His 2010 season seemingly came out of nowhere, but Stevie Johnson’s ultra-productive 82-catch 1,073-yard, 10-touchdown campaign was three years in the making as he toiled away from the spotlight in Bills practices. Now that the breakout season has happened what might the encore look like in 2011?

Bills receivers coach Stan Hixon believes an even bigger year could be in store for Johnson come this fall. He also knows that when a young receiver puts up big numbers for the first time it can also create more pressure. That’s why he and Johnson addressed those fat statistics from 2010 in the receiver’s exit interview with his position coach at the end of last season.

“We talked about his production,” Hixon told Buffalobills.com. “Obviously it was very good production, but we also think there are something that he needs to work on. From a coach’s point of view both in the running game and passing game he can be a lot more consistent. He made some plays now, but as a coach my job is to be very critical to help him out.”

It’s beyond obvious that Johnson made some game changing plays for the Bills in 2010, but Hixon also feels that Johnson left some plays on the field.

He know his numbers could’ve been a lot better,” said Hixon. “Overall he’s headed in the right direction and he’ll get better in the running game, the passing game and on some down the field routes.”

Still, 10 touchdowns is 10 touchdowns and though there were probably a few more waiting to be had by Johnson last season, Hixon, and Johnson for that matter, are focused on 2011. Where Johnson has to be careful is to not get bogged down by the numbers, and convince himself it’s got to be 10 touchdowns or more or it’s not a successful season.

“Steve realized he took advantage of his opportunities,” Hixon said. “This fall defenses might double Steve and leave someone else open so that would be the time for the other receivers to make plays. But as long as (Ryan) Fitz(patrick) can read it when Steve is in a one-on-one situation or read the zone and be on the same page he can get the same amount, more, hopefully more. The bottom line is just being productive and if it happens and there’s opportunity he has to take advantage of it and make the play.”

Hixon believes route running is among Johnson’s greater assets, which enables him to get separation from defenders quickly despite not being a speed receiver.

“He gets a good feel for the game in terms of change of direction and running his routes and getting separation from the D-B,” he said. “He knows how to push away from them or go over the top of them. He knows how to use his size. He’s 6’2” and 200-plus and he uses it.”

Johnson is known as a creative spirit, as evidenced by some of his end zone celebrations. He also applies that creativity to his game, and it’s proven to be a good fit in a Chan Gailey scheme that has some latitude.

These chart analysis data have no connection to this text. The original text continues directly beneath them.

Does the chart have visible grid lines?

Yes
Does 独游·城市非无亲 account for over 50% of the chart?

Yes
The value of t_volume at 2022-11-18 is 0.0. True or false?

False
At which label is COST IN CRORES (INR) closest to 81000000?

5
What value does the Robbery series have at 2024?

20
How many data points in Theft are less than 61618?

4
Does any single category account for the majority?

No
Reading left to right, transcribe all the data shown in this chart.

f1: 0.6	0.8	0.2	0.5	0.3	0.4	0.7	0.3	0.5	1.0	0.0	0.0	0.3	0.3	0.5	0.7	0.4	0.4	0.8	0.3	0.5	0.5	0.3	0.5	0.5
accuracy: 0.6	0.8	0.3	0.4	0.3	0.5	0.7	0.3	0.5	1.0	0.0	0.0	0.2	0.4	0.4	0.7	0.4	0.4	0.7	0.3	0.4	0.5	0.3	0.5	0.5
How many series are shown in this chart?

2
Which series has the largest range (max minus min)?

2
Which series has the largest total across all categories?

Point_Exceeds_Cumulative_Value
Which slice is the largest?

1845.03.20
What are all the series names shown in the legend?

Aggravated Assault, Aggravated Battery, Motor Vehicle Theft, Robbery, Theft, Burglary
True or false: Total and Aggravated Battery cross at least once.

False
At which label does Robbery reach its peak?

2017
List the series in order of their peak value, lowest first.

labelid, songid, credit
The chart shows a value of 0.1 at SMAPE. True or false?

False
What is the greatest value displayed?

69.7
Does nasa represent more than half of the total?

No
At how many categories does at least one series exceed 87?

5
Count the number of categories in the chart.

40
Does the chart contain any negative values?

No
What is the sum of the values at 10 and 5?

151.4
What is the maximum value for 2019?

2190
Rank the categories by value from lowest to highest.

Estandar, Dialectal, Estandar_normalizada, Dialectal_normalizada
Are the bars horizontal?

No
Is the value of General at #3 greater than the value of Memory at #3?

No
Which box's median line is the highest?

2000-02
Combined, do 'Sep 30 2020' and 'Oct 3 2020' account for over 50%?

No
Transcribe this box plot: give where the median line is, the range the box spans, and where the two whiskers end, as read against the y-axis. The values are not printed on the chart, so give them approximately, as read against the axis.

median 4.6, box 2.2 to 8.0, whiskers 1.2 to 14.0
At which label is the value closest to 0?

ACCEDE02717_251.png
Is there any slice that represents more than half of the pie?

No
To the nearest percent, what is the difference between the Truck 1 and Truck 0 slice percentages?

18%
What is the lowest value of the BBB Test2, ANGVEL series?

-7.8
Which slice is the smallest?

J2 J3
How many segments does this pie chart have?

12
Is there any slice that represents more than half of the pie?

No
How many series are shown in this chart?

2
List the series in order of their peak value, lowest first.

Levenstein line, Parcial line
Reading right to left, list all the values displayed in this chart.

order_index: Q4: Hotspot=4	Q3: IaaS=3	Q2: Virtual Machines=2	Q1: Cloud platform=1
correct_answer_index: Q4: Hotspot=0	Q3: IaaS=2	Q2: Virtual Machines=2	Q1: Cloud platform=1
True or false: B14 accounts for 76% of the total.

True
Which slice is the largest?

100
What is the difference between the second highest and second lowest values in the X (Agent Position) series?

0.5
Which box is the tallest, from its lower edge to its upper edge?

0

“One great thing about coach Chan Gailey’s offense is it allows players the creativity,” said Hixon. “Our main goal is beat the man. That means beat the defender and be where you’re supposed to be, when you’re supposed to be there and don’t fool the quarterback. Those are the three basic rules. Beat the defender and you might run the same route five different ways. As long as he’s at the right depth where he’s supposed to be and on time then he’s fine. That’s the best part of the offense.”

So what’s realistic for Johnson in 2011 knowing he’ll be the primary focus of opposing offenses this season?

“He’s capable of having a great year obviously and within the framework of our offense we’ll move him around a little bit more,” Hixon said. “Even last year he was outside and inside. As we say the more you know the more creative he can be and hopefully it also leads to more one-on-one matchups.”

And plain and simple in one-on-ones Johnson almost always wins.

“He’s really good at one-on-one situations,” said Hixon. “It could be a tight defender or a loose defender, but he does a good job of winning one-on-one and a good job of getting separation. He just needs a little separation. Obviously, the faster you are the better, but his ability to separate in one-on-one coverage is really, really good.”

This fall Johnson is hoping to turn really, really good into great.